Students developed a working understanding of how mediation functions as a distinct professional skill within the legal ecosystem — acquiring the foundational competency in dispute resolution that is increasingly essential for legal practitioners operating in a professional environment where negotiated settlement, consensual resolution, and collaborative problem-solving are as valued as adversarial advocacy.
Exposure to Mr. Jonathan Rodrigues’s applied mediation expertise gave students direct access to practitioner knowledge that extends well beyond what academic instruction in mediation theory can provide — developing their understanding of the nuanced communication strategies, professional judgment, and situational adaptability that effective mediation demands in complex, high-stakes real-world disputes.
The training developed students’ communication skills in the specific context of conflict facilitation and consensus-building — building the empathetic listening, neutral framing, questioning technique, and strategic dialogue management skills that define effective mediators and that are broadly applicable to a wide range of professional and interpersonal contexts beyond formal dispute resolution.

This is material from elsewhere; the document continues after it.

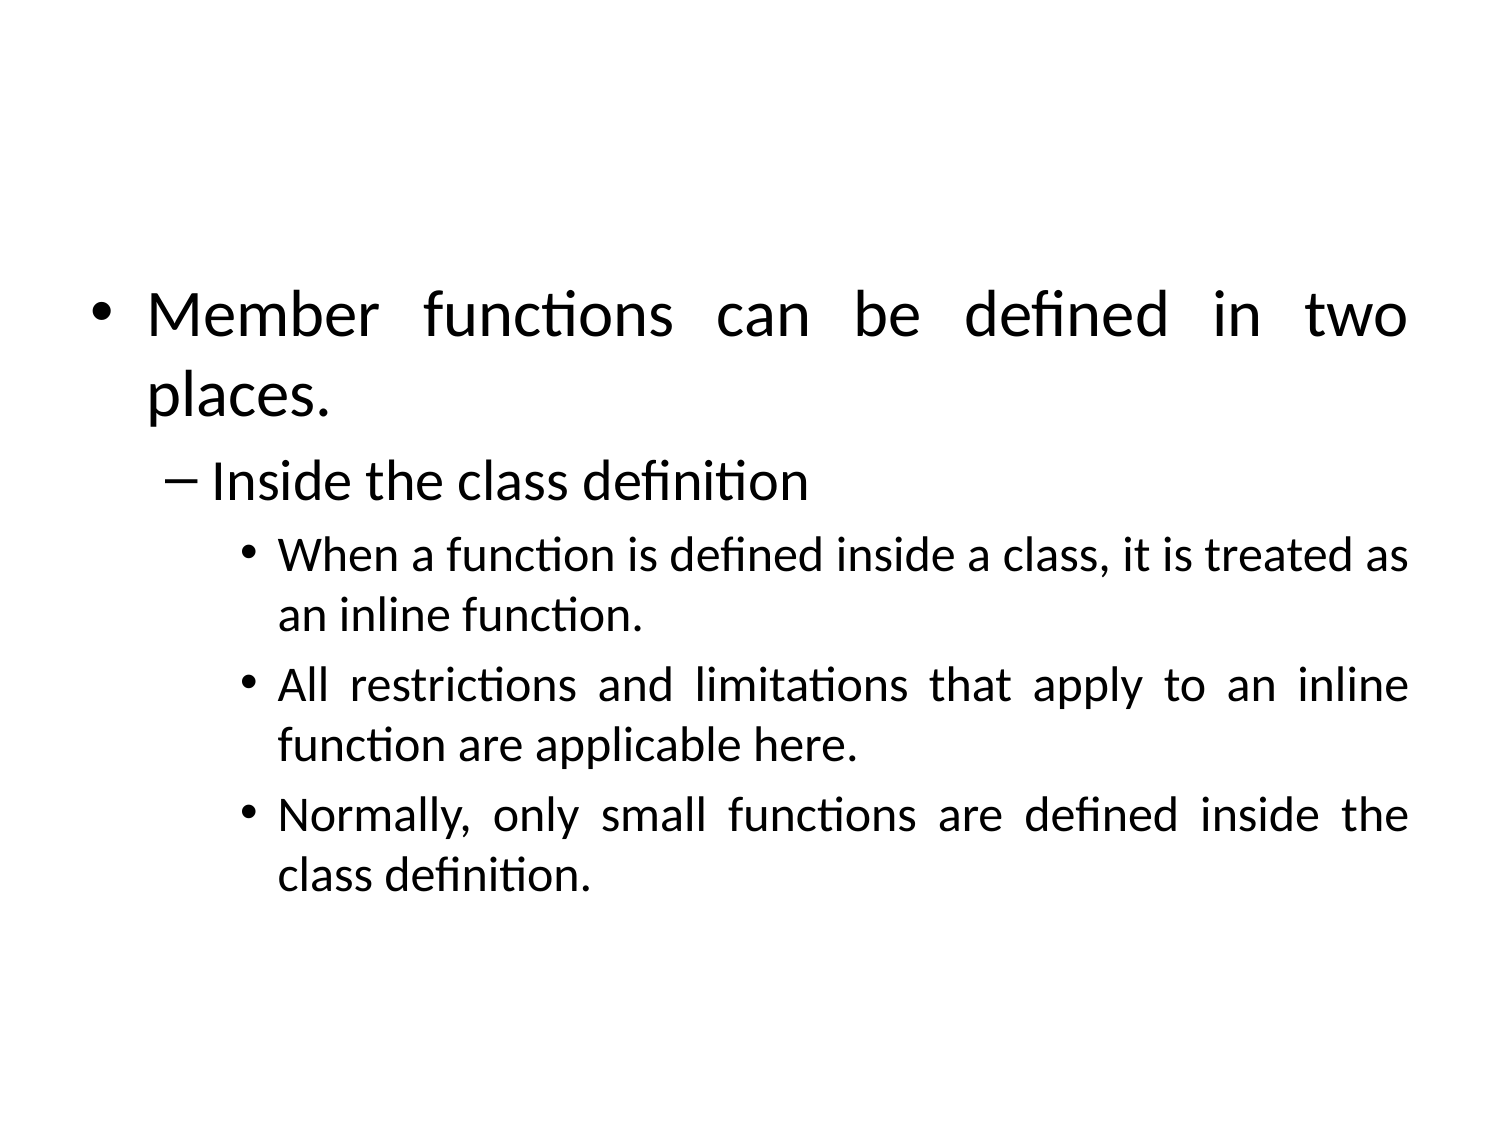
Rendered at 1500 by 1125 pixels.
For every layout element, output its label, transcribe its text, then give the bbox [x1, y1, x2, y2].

list Member functions can be defined in two places. Inside the class definition When a function is defined inside a class, it is treated as an inline function. All restrictions and limitations that apply to an inline function are applicable here. Normally, only small functions are defined inside the class definition. [75, 262, 1425, 1005]
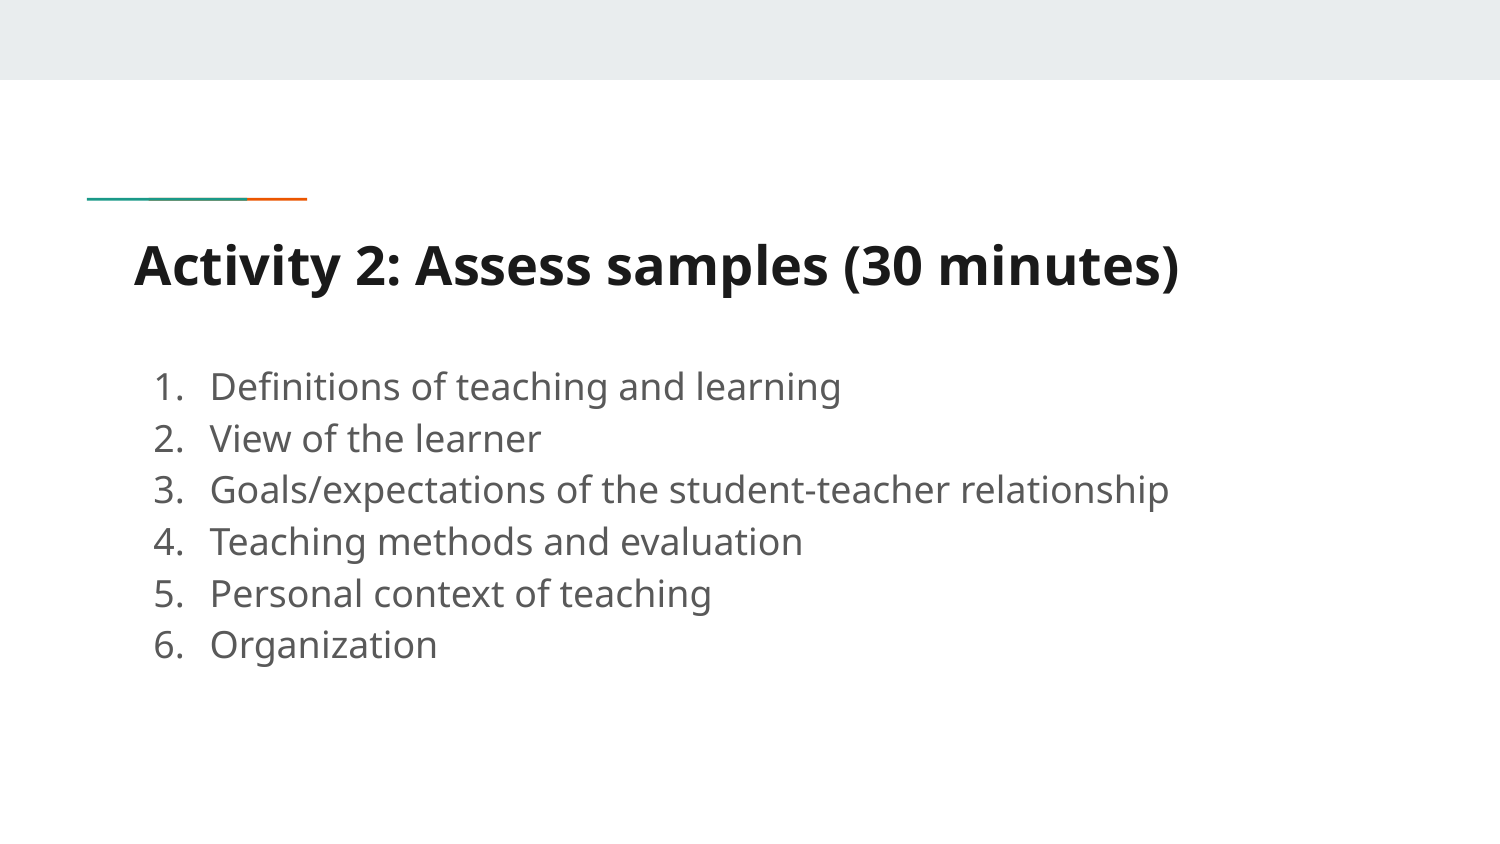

Understanding mediation as a core legal competency that sits alongside advocacy and research expanded students’ professional identity and career orientation as aspiring lawyers — developing awareness of the diverse professional pathways within and adjacent to legal practice, and equipping them to serve clients and communities through a broader range of dispute resolution approaches than the courtroom alone can provide.
Participation in a training programme designed jointly for students and faculty created a distinctive learning environment in which students engaged with mediation as adult professionals rather than as passive recipients of instruction — building the professional confidence, peer learning orientation, and collaborative engagement with legal practice that characterises the most effective and continuously developing legal professionals.